Later is was discovered Meche had a torn muscle in his shoulder, which led to back problems, and before you knew it his days as an starting pitcher were over.  He tried to pitch some out of the bullpen last year, as well as to strengthen his aching shoulder though rest and exercise, but the handwriting was on the wall.  Gil Meche was cooked, and so was his career.

So this week, rather than doing what you, I and nearly 300 million other people in this country would do — namely, take the money and run — he stood up and did the noble thing. 

Stood up and did the folks back home in Lafayette proud. 

He did the right thing.  But not just any right thing.  Gil Meche did one of the remarkably selfless, team-first, right things in the history of sport.

Stood up and wrote the lead to his own obituary.

Gil Meche, unlike so many athletes today, didn’t do the selfish thing. Or the easy thing. Or even the understandable thing.

He did the right thing. 

But not just any right thing.  Gil Meche did one of the remarkably selfless, team-first, right things in the history of sport.

As he said in a statement this week, “I can’t thank the Kansas City Royals and their fans enough for my four seasons there and if I have any regret, it’s that we weren’t able to accomplish on the field what the goal was when I signed there.”
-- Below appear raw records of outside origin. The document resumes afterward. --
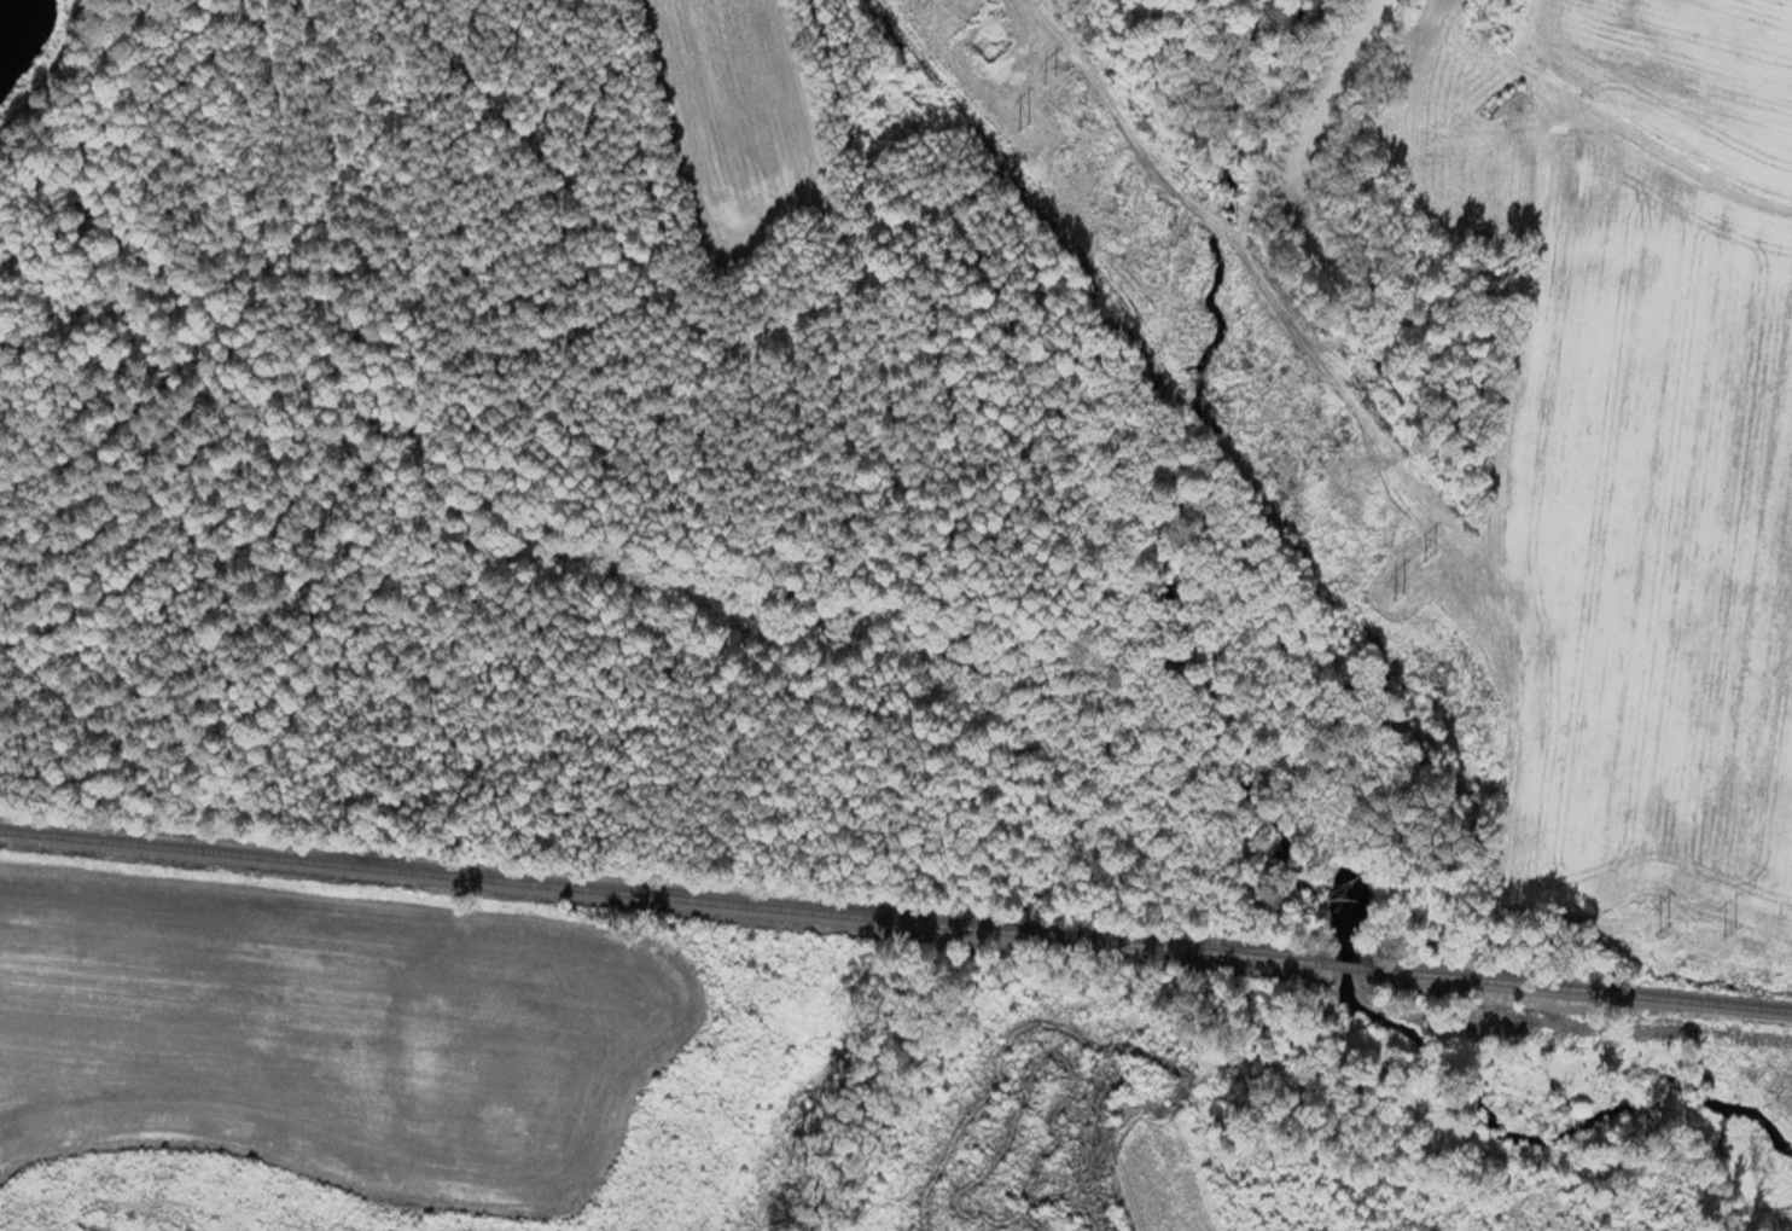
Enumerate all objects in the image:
road: (53, 76)
power tower: (1054, 77)
power tower: (1435, 553)
railway: (667, 895)
power tower: (1740, 926)
railway: (1350, 964)
railway: (1579, 987)

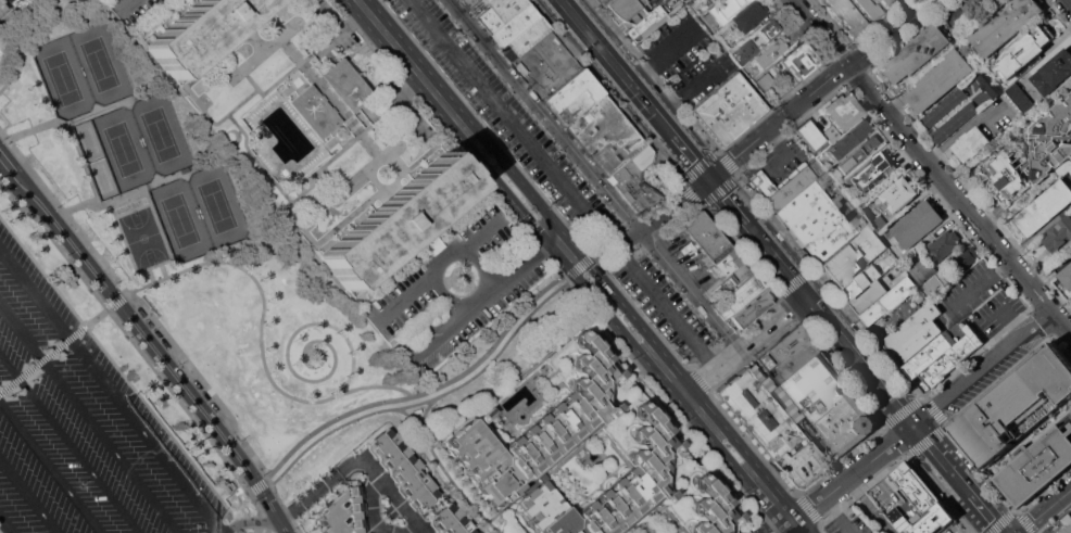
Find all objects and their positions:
building: (604, 1)
building: (708, 1)
road: (1069, 1)
road: (1070, 1)
building: (890, 2)
building: (985, 2)
building: (468, 3)
building: (727, 4)
building: (2, 6)
road: (126, 6)
building: (506, 7)
building: (971, 7)
building: (478, 8)
building: (870, 9)
building: (625, 10)
parking lot: (140, 13)
building: (848, 15)
building: (957, 15)
building: (749, 17)
building: (710, 19)
building: (644, 22)
building: (1006, 24)
building: (514, 25)
building: (771, 28)
building: (198, 32)
road: (336, 32)
building: (549, 32)
road: (22, 35)
road: (804, 37)
building: (525, 39)
building: (745, 51)
building: (1024, 52)
building: (768, 53)
building: (916, 53)
road: (662, 55)
building: (798, 62)
road: (558, 63)
parking lot: (546, 64)
park: (80, 68)
road: (619, 68)
building: (1053, 72)
road: (653, 76)
building: (765, 80)
building: (940, 80)
building: (990, 84)
building: (346, 85)
road: (693, 92)
road: (611, 95)
building: (574, 97)
building: (1021, 97)
building: (945, 106)
building: (728, 109)
building: (842, 110)
building: (314, 111)
road: (785, 117)
building: (955, 122)
road: (71, 133)
building: (830, 133)
building: (606, 135)
building: (809, 135)
road: (449, 138)
park: (140, 140)
building: (846, 140)
building: (970, 143)
building: (859, 153)
road: (694, 157)
building: (643, 158)
building: (1031, 158)
road: (932, 167)
building: (871, 172)
road: (591, 173)
traffic signals: (711, 178)
parking lot: (560, 179)
road: (561, 182)
building: (762, 183)
building: (794, 185)
building: (634, 186)
road: (128, 192)
building: (899, 194)
road: (729, 200)
building: (1044, 207)
road: (132, 210)
road: (63, 212)
park: (198, 213)
building: (819, 219)
building: (395, 221)
building: (879, 224)
building: (917, 224)
road: (58, 227)
building: (1058, 234)
road: (479, 235)
building: (706, 236)
park: (144, 240)
road: (629, 241)
building: (945, 244)
road: (604, 250)
road: (467, 255)
park: (237, 256)
building: (852, 256)
building: (966, 258)
road: (582, 259)
parking lot: (691, 260)
building: (707, 261)
building: (728, 262)
road: (568, 265)
road: (579, 265)
road: (154, 266)
road: (162, 270)
building: (922, 270)
building: (716, 271)
road: (150, 275)
building: (1066, 275)
road: (980, 281)
building: (861, 283)
building: (936, 283)
building: (723, 287)
parking lot: (455, 288)
building: (877, 292)
road: (492, 293)
road: (406, 294)
building: (739, 296)
road: (810, 297)
road: (117, 299)
road: (477, 299)
building: (889, 300)
building: (750, 310)
road: (93, 318)
road: (1012, 326)
building: (911, 327)
road: (128, 334)
road: (71, 336)
road: (260, 338)
road: (740, 343)
building: (917, 343)
building: (782, 347)
building: (938, 348)
road: (55, 349)
building: (795, 358)
building: (952, 359)
road: (41, 360)
park: (126, 362)
road: (28, 370)
road: (983, 370)
road: (292, 372)
road: (18, 378)
road: (202, 382)
building: (815, 387)
road: (7, 388)
road: (111, 391)
road: (423, 392)
road: (891, 398)
road: (429, 399)
road: (669, 405)
road: (198, 407)
road: (423, 411)
road: (88, 419)
building: (844, 424)
building: (1025, 425)
parking lot: (81, 427)
building: (539, 429)
building: (772, 429)
road: (69, 444)
road: (359, 461)
road: (943, 461)
road: (50, 468)
building: (403, 469)
road: (854, 471)
road: (444, 472)
road: (256, 485)
building: (613, 486)
building: (915, 487)
road: (28, 496)
road: (255, 503)
road: (283, 505)
building: (711, 509)
road: (1044, 509)
building: (345, 511)
road: (372, 514)
road: (839, 514)
road: (991, 515)
building: (898, 519)
building: (933, 520)
building: (451, 521)
road: (976, 521)
road: (250, 522)
road: (265, 522)
road: (791, 523)
road: (281, 524)
building: (1061, 524)
road: (5, 525)
road: (804, 525)
road: (260, 526)
road: (777, 528)
road: (262, 530)
road: (266, 531)
road: (421, 531)

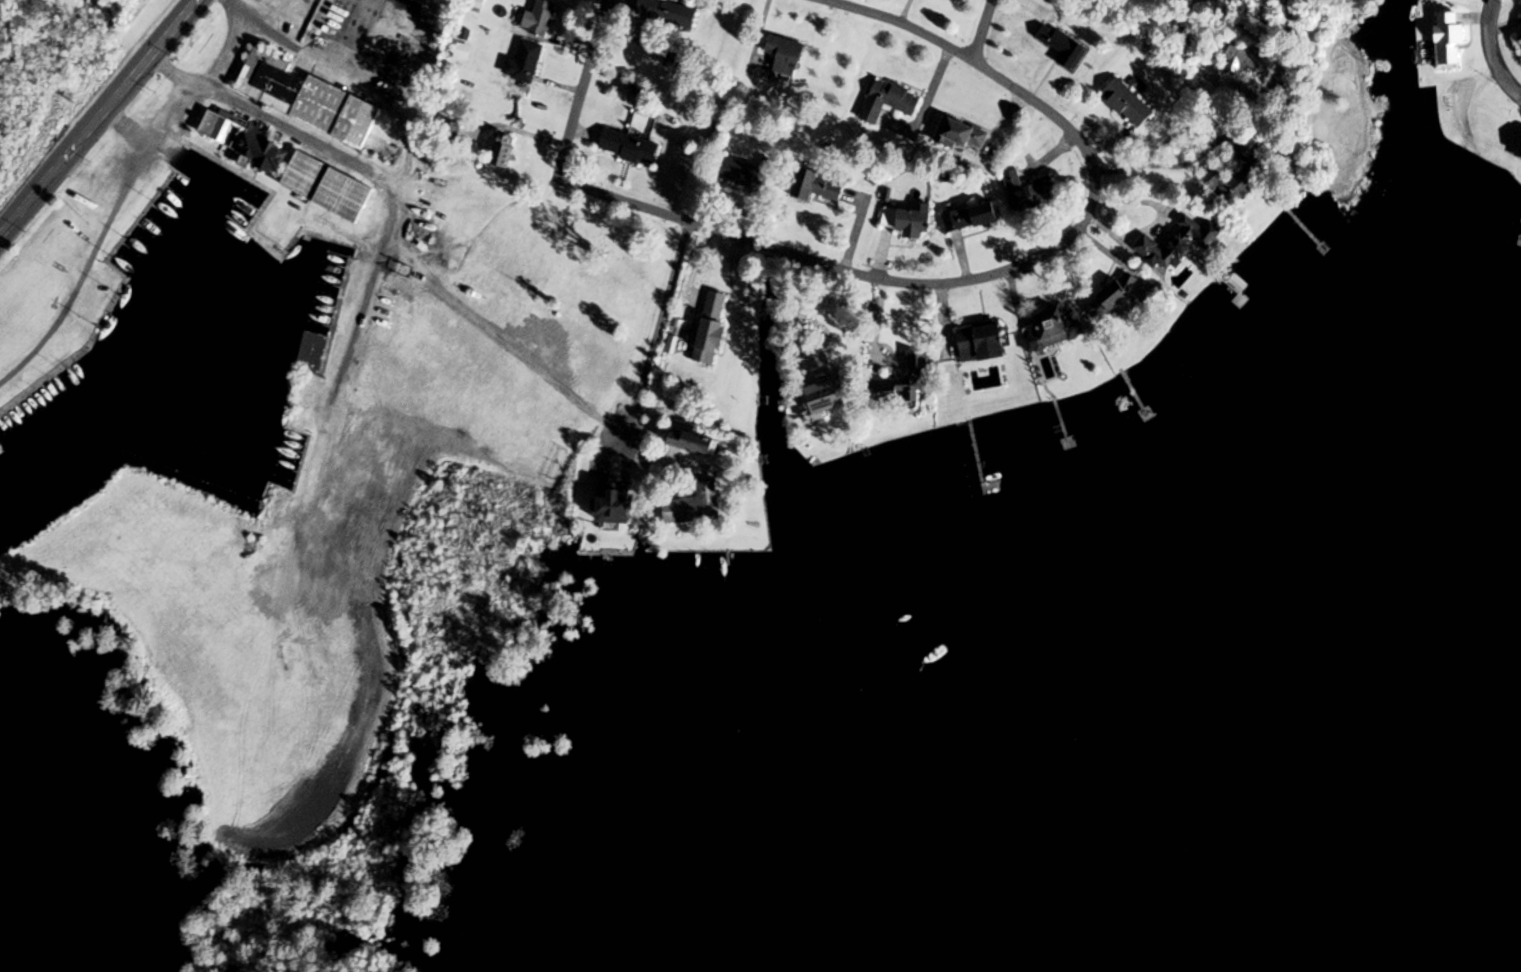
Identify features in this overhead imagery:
building: (964, 0)
building: (477, 5)
building: (668, 12)
building: (540, 18)
road: (983, 29)
building: (1520, 37)
building: (1451, 39)
building: (1063, 46)
road: (1492, 51)
building: (1243, 56)
building: (785, 59)
building: (525, 62)
road: (582, 87)
road: (193, 91)
building: (306, 98)
building: (889, 101)
building: (1128, 103)
road: (99, 119)
building: (963, 135)
building: (244, 140)
building: (629, 147)
building: (503, 151)
building: (747, 172)
building: (1243, 173)
building: (817, 186)
building: (328, 187)
building: (1028, 192)
building: (970, 218)
building: (910, 221)
road: (401, 233)
building: (1172, 245)
road: (87, 265)
road: (1009, 268)
building: (1113, 296)
road: (804, 311)
road: (662, 317)
building: (1058, 327)
building: (711, 328)
building: (981, 344)
building: (312, 354)
building: (901, 381)
building: (828, 395)
building: (691, 445)
building: (615, 504)
building: (694, 507)
river: (1451, 739)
Maybe, Mr. Meche, but let me tell you this: many of those same people you’re apologizing to — including so many parents of so many young and impressionable kids — are applauding your what you did on Tuesday, while hoping against hope that a small part of the integrity, dignity and class you showed in Kansas City, both coming and going, might somehow rub off on them.

And know this as well:  I’m right there with them, applauding for all I’m worth.